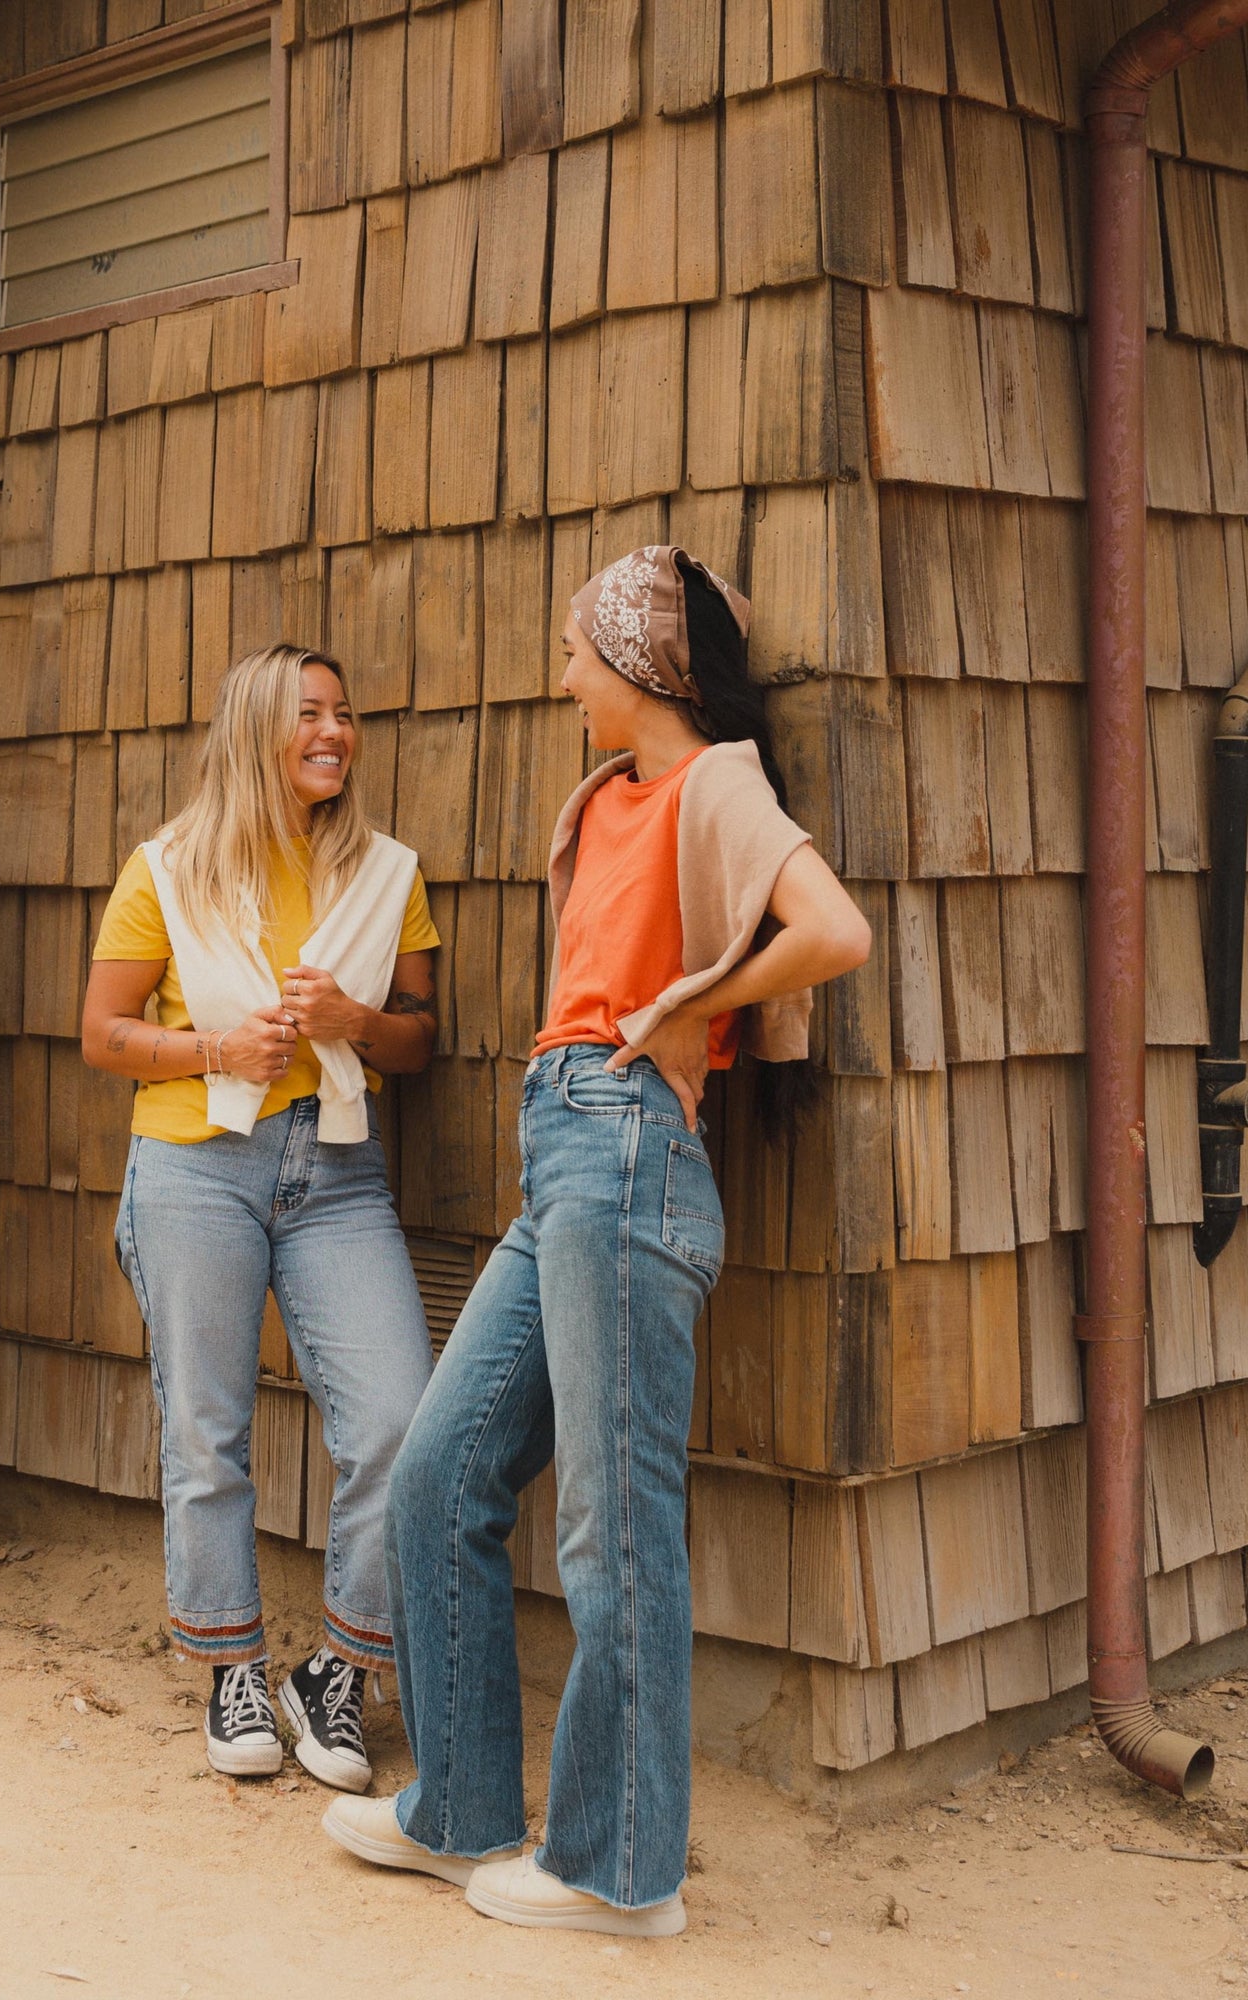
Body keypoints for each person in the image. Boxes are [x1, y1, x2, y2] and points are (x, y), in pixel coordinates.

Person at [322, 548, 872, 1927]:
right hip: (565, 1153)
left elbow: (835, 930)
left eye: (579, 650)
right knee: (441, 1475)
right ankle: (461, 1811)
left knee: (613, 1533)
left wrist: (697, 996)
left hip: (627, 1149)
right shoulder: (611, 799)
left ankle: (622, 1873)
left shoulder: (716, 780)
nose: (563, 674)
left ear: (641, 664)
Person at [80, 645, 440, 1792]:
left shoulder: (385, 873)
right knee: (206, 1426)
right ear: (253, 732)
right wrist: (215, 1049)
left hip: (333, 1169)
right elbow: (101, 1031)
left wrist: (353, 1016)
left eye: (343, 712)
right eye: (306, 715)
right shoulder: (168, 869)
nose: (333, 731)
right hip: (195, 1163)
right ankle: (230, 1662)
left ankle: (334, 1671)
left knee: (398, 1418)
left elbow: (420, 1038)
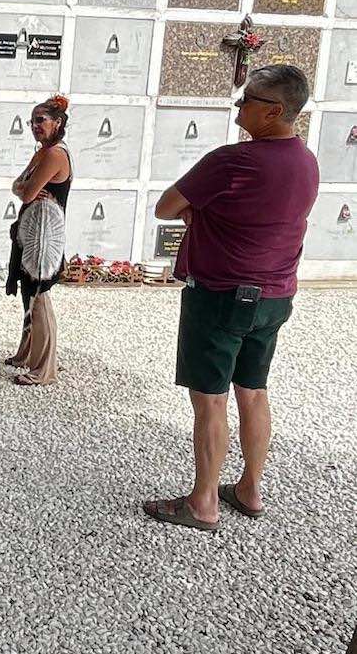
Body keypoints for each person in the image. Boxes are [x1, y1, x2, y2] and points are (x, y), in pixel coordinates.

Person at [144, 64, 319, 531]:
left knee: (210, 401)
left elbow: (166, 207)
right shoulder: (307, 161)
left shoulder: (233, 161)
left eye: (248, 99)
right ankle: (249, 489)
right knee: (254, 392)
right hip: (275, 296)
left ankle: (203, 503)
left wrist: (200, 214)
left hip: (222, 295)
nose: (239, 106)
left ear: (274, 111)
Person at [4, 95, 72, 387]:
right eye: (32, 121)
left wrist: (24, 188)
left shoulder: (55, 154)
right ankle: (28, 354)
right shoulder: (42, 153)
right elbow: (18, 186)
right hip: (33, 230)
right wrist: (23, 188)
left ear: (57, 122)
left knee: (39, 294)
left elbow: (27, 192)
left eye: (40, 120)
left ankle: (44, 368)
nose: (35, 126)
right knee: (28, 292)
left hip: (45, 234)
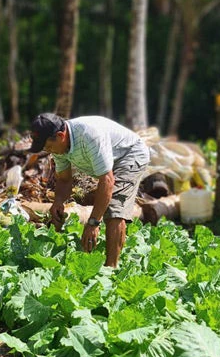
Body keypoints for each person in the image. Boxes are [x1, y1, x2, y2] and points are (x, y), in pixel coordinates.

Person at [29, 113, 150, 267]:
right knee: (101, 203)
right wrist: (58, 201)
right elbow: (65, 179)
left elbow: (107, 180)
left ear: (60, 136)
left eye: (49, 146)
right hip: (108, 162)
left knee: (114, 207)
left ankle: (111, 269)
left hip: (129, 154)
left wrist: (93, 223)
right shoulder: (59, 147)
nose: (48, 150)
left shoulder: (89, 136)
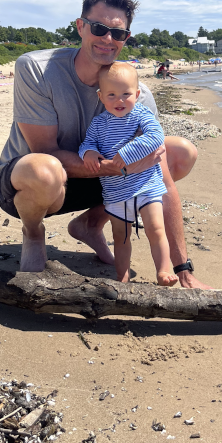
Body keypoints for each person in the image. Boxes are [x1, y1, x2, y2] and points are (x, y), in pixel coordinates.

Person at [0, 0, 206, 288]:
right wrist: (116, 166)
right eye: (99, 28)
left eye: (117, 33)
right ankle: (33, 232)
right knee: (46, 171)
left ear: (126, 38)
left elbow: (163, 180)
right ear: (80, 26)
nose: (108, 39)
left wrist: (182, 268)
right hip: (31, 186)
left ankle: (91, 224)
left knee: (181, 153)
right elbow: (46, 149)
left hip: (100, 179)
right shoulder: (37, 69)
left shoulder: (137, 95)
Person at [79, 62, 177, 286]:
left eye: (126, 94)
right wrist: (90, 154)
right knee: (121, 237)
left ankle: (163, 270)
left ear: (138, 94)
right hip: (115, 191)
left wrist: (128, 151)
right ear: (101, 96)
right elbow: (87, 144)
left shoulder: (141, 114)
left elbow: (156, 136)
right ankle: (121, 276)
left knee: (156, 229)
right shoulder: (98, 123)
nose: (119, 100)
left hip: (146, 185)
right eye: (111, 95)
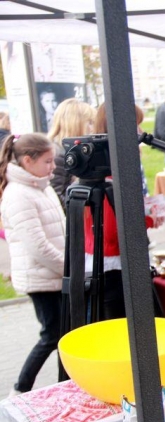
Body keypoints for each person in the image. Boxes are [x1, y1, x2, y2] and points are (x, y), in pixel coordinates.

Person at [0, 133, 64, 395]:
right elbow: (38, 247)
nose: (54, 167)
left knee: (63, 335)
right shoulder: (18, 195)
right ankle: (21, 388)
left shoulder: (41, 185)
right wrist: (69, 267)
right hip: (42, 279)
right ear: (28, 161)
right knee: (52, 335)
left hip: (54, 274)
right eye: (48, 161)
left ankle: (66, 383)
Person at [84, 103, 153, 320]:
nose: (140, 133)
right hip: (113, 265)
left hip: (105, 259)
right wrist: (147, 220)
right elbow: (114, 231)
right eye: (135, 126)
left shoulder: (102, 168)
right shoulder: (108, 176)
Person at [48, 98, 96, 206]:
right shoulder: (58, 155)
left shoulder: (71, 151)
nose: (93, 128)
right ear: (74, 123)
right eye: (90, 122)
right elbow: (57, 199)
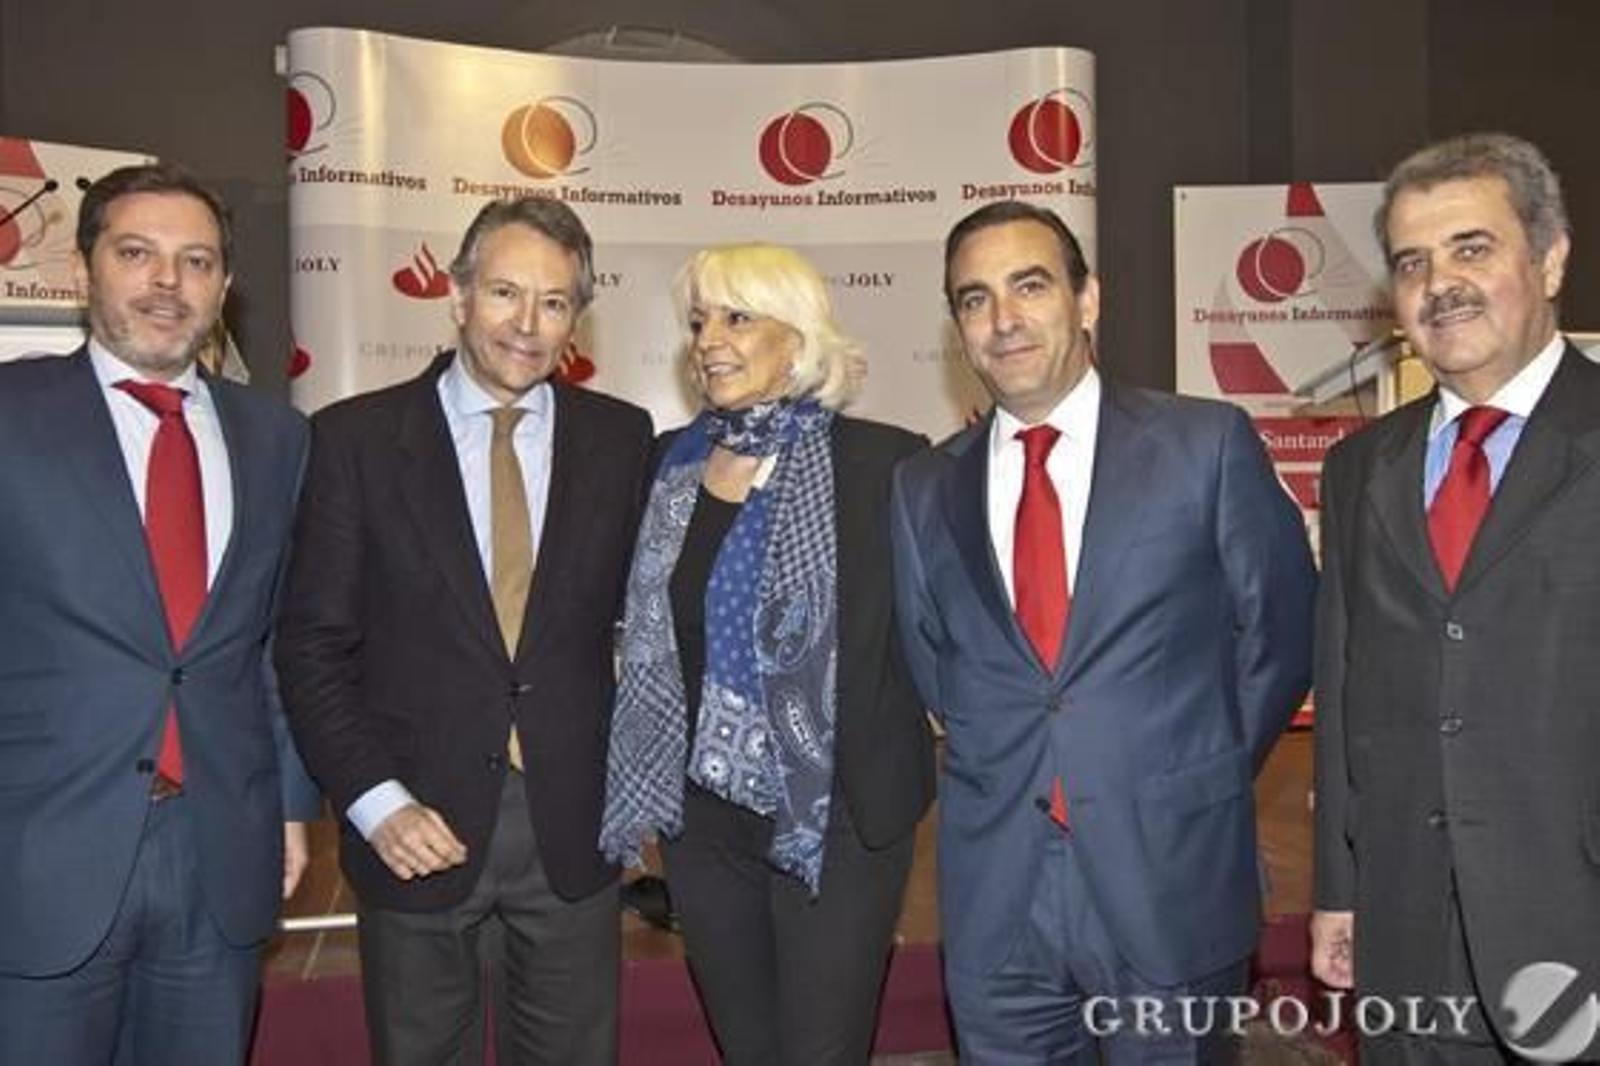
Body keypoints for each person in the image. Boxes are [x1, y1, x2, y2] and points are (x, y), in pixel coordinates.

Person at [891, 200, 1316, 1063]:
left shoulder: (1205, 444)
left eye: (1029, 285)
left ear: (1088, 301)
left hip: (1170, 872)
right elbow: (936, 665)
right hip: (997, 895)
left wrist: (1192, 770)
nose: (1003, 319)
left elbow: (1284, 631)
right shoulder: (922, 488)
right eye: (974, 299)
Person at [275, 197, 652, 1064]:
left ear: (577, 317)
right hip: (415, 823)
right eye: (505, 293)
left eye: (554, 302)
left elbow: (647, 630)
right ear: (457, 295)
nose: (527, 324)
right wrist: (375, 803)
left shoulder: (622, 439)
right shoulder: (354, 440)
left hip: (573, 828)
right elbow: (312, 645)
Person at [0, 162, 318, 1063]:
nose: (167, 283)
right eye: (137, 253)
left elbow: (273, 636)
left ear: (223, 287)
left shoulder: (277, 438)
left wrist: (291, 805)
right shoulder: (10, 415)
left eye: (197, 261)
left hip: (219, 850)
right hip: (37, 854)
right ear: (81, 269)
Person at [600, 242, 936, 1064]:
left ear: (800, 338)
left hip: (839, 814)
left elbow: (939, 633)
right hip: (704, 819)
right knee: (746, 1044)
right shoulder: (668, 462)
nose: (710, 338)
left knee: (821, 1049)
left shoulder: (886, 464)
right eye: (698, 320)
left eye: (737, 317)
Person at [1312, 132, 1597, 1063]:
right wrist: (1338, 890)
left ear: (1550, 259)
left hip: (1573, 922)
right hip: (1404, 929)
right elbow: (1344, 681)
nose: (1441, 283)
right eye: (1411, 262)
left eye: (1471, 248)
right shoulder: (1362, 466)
********
Please copy exactly the lines from the one containing "left hip: (105, 259)" through the last line of the records above, both included, and leave out any pictures.

● **ANSWER SECTION**
left hip: (105, 259)
right wrist: (147, 220)
right elbow: (114, 231)
right eye: (135, 126)
left shoulder: (102, 168)
right shoulder: (108, 176)
Person at [48, 98, 96, 206]:
right shoulder: (58, 155)
left shoulder: (71, 151)
nose: (93, 128)
right ear: (74, 123)
right eye: (90, 122)
right elbow: (57, 199)
Body keypoints for each person in the image. Boxes are [x1, y1, x2, y2] and points are (x, y), in pixel coordinates.

Person at [891, 200, 1316, 1063]:
left shoulder: (1205, 444)
left eye: (1029, 285)
left ear: (1088, 301)
left hip: (1170, 872)
right elbow: (936, 665)
right hip: (997, 895)
left wrist: (1192, 770)
nose: (1003, 319)
left elbow: (1284, 631)
right shoulder: (922, 488)
right eye: (974, 299)
Person at [275, 197, 652, 1064]:
left ear: (577, 317)
right hip: (415, 823)
right eye: (505, 293)
left eye: (554, 302)
left elbow: (647, 630)
right ear: (457, 295)
nose: (527, 324)
right wrist: (375, 803)
left shoulder: (622, 439)
right shoulder: (354, 440)
left hip: (573, 828)
right elbow: (312, 645)
Person at [0, 162, 318, 1063]:
nose: (167, 283)
right eye: (137, 253)
left elbow: (273, 636)
left ear: (223, 287)
left shoulder: (277, 438)
left wrist: (291, 805)
right shoulder: (10, 415)
left eye: (197, 261)
left hip: (219, 850)
right hip: (37, 854)
right ear: (81, 269)
Person at [600, 242, 936, 1064]:
left ear: (800, 338)
left hip: (839, 814)
left elbow: (939, 633)
right hip: (704, 819)
right knee: (746, 1044)
right shoulder: (668, 462)
nose: (710, 338)
left knee: (821, 1049)
left shoulder: (886, 464)
right eye: (698, 320)
left eye: (737, 317)
Person at [1312, 132, 1597, 1063]:
right wrist: (1338, 890)
left ear: (1550, 259)
left hip: (1573, 922)
right hip: (1404, 929)
right elbow: (1344, 681)
nose: (1441, 283)
right eye: (1411, 262)
left eye: (1471, 248)
right shoulder: (1362, 466)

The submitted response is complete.